__TASKS__.
[1] In the game review, how can owners get more than the 9 Note sheets in the box, and why is that allowed?
[2] Pick out every line of the records that contains the string "autoBeamOff".

__EXCERPT__.
'''

Hunt: The Unknown Quarry Game Review


The Basics:

  • For ages 11 and up (publisher suggests 13+)
  • For 3 to 6 players
  • Approximately 60 minutes to complete

Geek Skills:

  • Active Listening & Communication
  • Counting & Math
  • Logical & Critical Decision Making
  • Reading & Writing
  • Memorization & Pattern/Color Matching
  • Strategy & Tactics
  • Risk vs. Reward
  • Hand/Resource Management
  • Bluffing and Misdirection

Learning Curve:

  • Child – Moderate
  • Adult – Easy

Theme & Narrative:

  • When the hunter becomes the hunted, no one is safe


  • Gamer Geek approved!
  • Parent Geek approved!
  • Child Geek mixed!


The elders of the village took no risks. They hired as many bounty hunters as they could and told them where the monster could be found. At sunset, the bounty hunters walked into the monster’s abandoned mansion. Somewhere in this building was their prey. Unknown to the bounty hunters, the monster they sought was standing among them and eager to hunt, as well.

Hunt: The Unknown Quarry, designed by Jeremy Lennert and published by Victory Point Games, is comprised of 3 Mansion game boards (double-sided), 50 cards, 6 Player screens, 9 Note sheets, 6 Player pawns, 6 Pawn stands, and 1 standard six-sided die. The game boards and player screens are made of thick cardstock, the Player pawns are made of thick cardboard, and the Pawns stands are made of plastic. The illustrations by Clark Miller capture the decor and grandness of the mansion, as well as the personalities who hunt within it. It’s worth mentioning that the game only comes with 9 Note sheets, but the back of the rule book can easily be copied and printed to produce more. Victory Point Games has given permission to the game owner to do so. Not included in the game, but necessary to play, is a pen or pencil for each player.

Arriving at the Mansion

To set up the game, first place the 3 Mansion game boards in the middle of the playing area. You will need a large enough space to accommodate 3 11″ x 17″ game boards. Each game board represents a specific floor of the house (upstairs, ground floor, and basement) and each is double-sided. Players can decide which side they want to use, changing the layout of the Mansion each time they play the game.

Second, each player selects 1 Note sheet, 1 Player pawn, 1 Pawn stand, 1 matching Player screen and 1 matching Energy card (the Energy card, Player Screen, and Player pawn will have the same character on it). The Player pawn is placed in the “Hall” of the ground floor, the Player screen is placed in front of the player, the Note sheet is placed behind the Player screen, and the Energy card is placed in front of the Player screen, visible to all players. Make certain the Energy card is placed to the side that says “Exhausted” is face-down. Place any Player pawns, Player screens, and Energy cards not used back in the game box.

Third, separate the cards into 3 piles. When done, there will be 1 pile of Standard actions, 1 pile of Monstrous Abilities, and 1 pile of Items. Shuffle each pile separately.

Fourth, take the Monstrous Abilities and deal 2 face-down. Place the remaining Monstrous Abilities aside for the moment and pick up the Items. Create additional piles of 2 Item cards each so the total number of piles (including the Monstrous Abilities) equals the number of players. For example, in a 4-player game, you would have 1 pile of 2 face-down Monstrous Abilities and 3 face-down piles of 2 Item cards each. Place the undealt Items on top of the Monstrous Ability cards and shuffle, taking care not to see the Monstrous Ability cards. Place this deck of cards face-down and to one side of the game board for the moment.

'''

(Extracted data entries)
'''

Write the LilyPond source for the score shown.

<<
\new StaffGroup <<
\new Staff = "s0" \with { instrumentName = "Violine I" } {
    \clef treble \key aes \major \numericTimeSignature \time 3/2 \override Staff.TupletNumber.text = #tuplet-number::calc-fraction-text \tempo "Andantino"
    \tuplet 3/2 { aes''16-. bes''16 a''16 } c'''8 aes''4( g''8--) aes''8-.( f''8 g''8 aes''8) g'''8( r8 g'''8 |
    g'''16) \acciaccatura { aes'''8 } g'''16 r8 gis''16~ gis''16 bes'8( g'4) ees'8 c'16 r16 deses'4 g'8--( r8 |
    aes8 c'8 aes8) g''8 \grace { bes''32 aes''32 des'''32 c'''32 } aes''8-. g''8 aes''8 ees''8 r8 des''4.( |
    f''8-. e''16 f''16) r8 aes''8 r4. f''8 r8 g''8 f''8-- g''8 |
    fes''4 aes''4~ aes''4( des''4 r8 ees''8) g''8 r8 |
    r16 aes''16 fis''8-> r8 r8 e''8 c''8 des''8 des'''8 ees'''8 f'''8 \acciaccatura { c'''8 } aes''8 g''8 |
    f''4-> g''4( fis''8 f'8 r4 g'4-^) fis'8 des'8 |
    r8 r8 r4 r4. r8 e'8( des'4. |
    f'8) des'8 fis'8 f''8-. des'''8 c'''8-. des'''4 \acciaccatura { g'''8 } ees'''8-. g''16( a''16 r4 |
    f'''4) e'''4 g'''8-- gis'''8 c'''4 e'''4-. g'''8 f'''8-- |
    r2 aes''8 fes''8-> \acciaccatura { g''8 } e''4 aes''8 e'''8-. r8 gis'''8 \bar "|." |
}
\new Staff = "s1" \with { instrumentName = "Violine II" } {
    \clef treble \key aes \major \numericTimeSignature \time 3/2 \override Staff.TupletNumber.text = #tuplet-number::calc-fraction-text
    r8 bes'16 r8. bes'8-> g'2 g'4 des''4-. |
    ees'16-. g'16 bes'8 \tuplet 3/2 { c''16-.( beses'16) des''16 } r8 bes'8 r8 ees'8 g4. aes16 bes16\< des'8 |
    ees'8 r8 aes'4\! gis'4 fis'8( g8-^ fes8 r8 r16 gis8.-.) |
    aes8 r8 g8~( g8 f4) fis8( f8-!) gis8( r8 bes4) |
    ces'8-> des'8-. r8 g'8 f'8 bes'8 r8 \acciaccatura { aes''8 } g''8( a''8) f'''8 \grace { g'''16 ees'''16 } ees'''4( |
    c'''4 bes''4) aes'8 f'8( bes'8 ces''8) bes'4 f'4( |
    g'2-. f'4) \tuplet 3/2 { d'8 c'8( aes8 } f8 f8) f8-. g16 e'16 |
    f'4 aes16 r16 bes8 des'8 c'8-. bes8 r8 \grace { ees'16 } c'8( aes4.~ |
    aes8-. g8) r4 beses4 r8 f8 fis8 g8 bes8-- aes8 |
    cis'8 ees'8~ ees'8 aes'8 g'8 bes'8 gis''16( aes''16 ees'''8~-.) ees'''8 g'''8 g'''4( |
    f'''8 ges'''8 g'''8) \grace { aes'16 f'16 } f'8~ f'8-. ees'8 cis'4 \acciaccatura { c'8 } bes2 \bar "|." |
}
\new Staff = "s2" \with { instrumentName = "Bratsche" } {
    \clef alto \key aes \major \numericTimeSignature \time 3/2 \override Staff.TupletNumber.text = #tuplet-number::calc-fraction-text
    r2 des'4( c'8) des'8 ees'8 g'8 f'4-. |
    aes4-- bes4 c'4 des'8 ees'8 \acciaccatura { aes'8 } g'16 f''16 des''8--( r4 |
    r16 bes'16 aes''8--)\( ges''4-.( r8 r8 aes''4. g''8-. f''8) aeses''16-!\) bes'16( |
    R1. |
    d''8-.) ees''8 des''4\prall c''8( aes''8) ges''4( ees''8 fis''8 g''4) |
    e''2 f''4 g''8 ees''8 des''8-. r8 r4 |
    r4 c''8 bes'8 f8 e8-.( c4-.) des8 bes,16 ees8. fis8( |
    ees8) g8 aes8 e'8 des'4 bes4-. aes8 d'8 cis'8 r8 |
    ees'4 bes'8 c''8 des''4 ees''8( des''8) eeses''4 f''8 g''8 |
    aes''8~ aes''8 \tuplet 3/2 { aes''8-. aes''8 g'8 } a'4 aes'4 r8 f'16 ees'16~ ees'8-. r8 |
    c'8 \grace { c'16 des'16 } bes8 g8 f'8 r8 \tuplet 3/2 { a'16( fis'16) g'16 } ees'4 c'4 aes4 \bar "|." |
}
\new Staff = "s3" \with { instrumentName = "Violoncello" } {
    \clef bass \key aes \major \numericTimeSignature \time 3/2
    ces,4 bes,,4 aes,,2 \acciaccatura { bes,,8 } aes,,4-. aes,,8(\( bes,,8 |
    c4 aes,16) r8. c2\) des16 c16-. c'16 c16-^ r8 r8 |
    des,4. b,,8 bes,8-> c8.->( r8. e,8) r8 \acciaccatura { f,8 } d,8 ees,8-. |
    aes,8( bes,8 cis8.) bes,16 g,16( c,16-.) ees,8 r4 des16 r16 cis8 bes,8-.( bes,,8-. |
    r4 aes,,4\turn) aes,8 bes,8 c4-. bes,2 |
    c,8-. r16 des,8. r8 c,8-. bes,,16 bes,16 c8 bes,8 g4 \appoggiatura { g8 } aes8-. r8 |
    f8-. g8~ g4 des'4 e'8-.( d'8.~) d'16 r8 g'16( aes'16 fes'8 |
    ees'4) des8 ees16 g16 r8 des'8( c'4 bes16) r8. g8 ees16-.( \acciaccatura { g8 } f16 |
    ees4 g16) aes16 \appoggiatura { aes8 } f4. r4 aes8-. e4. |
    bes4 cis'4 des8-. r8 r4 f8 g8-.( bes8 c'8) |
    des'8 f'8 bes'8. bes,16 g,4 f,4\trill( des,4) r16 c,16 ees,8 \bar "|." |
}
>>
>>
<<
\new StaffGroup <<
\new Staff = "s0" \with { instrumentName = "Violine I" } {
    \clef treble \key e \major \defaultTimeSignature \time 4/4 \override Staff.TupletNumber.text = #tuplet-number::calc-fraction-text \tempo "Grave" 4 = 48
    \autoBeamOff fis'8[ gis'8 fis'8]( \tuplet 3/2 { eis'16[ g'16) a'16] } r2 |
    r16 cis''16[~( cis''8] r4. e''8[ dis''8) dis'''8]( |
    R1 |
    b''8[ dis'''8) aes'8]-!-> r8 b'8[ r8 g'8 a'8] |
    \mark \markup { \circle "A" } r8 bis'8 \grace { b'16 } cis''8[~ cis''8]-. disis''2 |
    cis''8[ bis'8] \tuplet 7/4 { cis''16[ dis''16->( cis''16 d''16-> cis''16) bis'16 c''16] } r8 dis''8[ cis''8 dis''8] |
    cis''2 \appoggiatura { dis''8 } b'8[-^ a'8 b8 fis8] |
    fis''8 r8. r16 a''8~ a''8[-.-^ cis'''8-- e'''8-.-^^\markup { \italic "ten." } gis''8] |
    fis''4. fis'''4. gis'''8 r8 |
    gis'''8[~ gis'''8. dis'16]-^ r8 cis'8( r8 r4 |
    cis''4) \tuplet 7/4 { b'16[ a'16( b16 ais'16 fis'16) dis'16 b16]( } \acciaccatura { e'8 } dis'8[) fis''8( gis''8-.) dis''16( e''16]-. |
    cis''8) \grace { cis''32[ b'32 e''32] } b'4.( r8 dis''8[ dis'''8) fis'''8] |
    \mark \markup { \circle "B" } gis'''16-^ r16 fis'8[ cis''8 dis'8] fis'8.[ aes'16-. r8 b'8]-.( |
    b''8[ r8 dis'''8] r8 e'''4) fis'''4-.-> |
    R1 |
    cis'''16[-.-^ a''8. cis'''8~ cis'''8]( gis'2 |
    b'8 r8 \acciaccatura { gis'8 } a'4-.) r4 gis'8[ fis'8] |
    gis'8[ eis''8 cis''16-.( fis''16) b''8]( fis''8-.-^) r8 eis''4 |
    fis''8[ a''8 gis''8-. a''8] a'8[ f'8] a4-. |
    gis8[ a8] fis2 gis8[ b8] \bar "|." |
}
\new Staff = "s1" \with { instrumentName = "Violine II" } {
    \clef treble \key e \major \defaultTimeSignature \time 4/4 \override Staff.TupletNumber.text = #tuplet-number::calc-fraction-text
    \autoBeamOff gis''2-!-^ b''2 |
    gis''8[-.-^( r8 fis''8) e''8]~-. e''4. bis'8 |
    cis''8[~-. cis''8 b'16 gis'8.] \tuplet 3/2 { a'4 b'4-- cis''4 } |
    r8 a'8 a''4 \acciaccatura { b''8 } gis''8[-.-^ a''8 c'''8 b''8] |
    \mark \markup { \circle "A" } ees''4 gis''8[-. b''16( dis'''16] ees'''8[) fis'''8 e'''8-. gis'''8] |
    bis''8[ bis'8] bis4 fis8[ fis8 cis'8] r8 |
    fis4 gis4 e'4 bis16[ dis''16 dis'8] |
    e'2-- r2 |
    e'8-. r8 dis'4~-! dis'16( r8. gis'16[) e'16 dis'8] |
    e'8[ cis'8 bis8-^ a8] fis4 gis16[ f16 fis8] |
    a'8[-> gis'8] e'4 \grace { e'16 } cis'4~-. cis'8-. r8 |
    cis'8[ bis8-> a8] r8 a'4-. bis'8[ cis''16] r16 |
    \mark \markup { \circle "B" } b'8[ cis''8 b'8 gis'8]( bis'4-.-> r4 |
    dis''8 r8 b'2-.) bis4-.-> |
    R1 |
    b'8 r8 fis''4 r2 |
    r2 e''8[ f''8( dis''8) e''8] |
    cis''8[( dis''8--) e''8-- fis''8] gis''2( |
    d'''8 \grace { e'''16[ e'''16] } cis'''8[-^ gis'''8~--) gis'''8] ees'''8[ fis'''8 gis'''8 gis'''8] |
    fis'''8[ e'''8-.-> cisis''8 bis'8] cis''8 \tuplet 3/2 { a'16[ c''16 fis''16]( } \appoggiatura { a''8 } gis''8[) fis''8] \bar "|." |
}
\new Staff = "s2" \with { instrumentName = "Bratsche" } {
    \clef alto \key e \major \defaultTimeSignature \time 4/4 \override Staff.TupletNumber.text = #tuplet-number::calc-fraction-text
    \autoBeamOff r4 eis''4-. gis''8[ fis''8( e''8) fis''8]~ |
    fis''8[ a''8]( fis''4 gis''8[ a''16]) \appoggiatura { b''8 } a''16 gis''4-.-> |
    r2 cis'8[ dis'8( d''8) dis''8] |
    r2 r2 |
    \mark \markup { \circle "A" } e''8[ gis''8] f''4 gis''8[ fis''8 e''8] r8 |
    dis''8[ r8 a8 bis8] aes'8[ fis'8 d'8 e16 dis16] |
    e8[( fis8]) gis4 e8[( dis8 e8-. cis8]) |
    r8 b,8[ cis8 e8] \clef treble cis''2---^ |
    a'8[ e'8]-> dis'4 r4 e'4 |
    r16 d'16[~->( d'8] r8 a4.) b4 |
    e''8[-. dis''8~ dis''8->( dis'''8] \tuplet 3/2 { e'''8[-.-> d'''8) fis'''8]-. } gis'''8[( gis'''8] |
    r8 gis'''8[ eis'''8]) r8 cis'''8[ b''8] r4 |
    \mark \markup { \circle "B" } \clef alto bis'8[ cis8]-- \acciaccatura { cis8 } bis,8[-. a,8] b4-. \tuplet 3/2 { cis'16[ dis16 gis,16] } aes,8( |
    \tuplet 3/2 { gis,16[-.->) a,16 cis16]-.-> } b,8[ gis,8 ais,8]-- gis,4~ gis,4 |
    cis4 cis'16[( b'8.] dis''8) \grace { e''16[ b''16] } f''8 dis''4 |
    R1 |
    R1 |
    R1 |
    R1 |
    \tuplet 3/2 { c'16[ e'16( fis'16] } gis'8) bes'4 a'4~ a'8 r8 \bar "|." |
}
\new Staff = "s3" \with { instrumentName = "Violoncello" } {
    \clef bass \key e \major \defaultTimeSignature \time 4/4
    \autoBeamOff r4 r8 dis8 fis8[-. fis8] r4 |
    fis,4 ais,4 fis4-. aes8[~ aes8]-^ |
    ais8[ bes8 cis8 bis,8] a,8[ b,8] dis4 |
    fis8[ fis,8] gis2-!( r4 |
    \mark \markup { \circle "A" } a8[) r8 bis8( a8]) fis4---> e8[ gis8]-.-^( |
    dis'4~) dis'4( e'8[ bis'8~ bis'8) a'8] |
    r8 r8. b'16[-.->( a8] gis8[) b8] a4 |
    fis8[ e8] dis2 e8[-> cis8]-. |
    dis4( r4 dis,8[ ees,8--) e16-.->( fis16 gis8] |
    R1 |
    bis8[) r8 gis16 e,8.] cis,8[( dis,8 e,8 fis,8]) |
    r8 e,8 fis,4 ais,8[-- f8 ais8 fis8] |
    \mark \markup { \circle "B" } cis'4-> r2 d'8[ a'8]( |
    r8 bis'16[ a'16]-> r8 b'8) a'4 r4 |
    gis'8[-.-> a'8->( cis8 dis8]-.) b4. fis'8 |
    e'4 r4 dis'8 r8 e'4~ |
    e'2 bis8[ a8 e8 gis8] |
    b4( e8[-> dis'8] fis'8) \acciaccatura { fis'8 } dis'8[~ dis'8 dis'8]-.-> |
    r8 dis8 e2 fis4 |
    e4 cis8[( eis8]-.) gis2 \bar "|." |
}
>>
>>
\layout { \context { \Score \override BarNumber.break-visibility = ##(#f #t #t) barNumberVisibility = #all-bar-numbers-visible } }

'''

__SOLUTIONS__.
[1] Owners can copy and print the back of the rule book to make more Note sheets. This is allowed because Victory Point Games has given game owners permission to do so.

[2]
    \autoBeamOff fis'8[ gis'8 fis'8]( \tuplet 3/2 { eis'16[ g'16) a'16] } r2 |
    \autoBeamOff gis''2-!-^ b''2 |
    \autoBeamOff r4 eis''4-. gis''8[ fis''8( e''8) fis''8]~ |
    \autoBeamOff r4 r8 dis8 fis8[-. fis8] r4 |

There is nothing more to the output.